Como proceder »
Segundo o texto sobre a recolha de lixo, em quantos municípios do território continental a média de lavagem dos contentores foi inferior a meia lavagem por ano?

Texto para análise »
• • • • •

Recolha de lixo indiferenciado também deixa a desejar

Mesmo o serviço mais básico, que é a recolha do lixo indiferenciado, porta a porta ou nas imediações das zonas habitacionais, evidencia falhas na acessibilidade em alguns municípios, sobretudo situados no Minho, no Douro Litoral, no Baixo Alentejo e no Barlavento Algarvio. Assim atesta o relatório da ERSAR.

Contentores com pouca higiene

O asseio dos contentores, em especial, dos ecopontos, é também posto em causa pelo regulador. A lavagem, que nem sempre é da responsabilidade das entidades que fazem o tratamento dos resíduos, está longe de ser a regra, o que pode desmotivar o uso dos cidadãos, por falta de condições de salubridade. Com base nos dados da ERSAR, em 209 dos 278 municípios do território continental, a média foi inferior a meia lavagem por ano...

• • • • •

Informação fornecida »
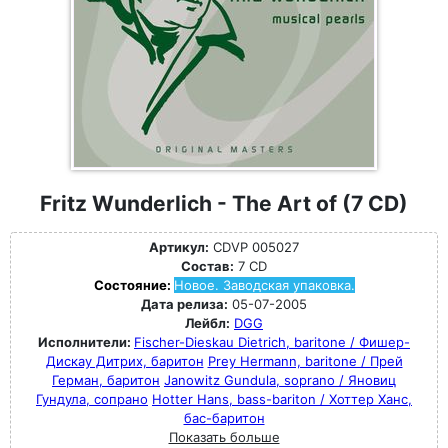
Fritz Wunderlich - The Art of (7 CD)
Артикул:
CDVP 005027
Состав:
7 CD
Состояние:
Новое. Заводская упаковка.
Дата релиза:
05-07-2005
Лейбл:
DGG
Исполнители:
Fischer-Dieskau Dietrich, baritone / Фишер-
Дискау Дитрих, баритон
Prey Hermann, baritone / Прей
Герман, баритон
Janowitz Gundula, soprano / Яновиц
Гундула, сопрано
Hotter Hans, bass-bariton / Хоттер Ханс,
бас-баритон
Показать больше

• • • • •

Espaço de resposta »
Em 209 dos 278 municípios do território continental.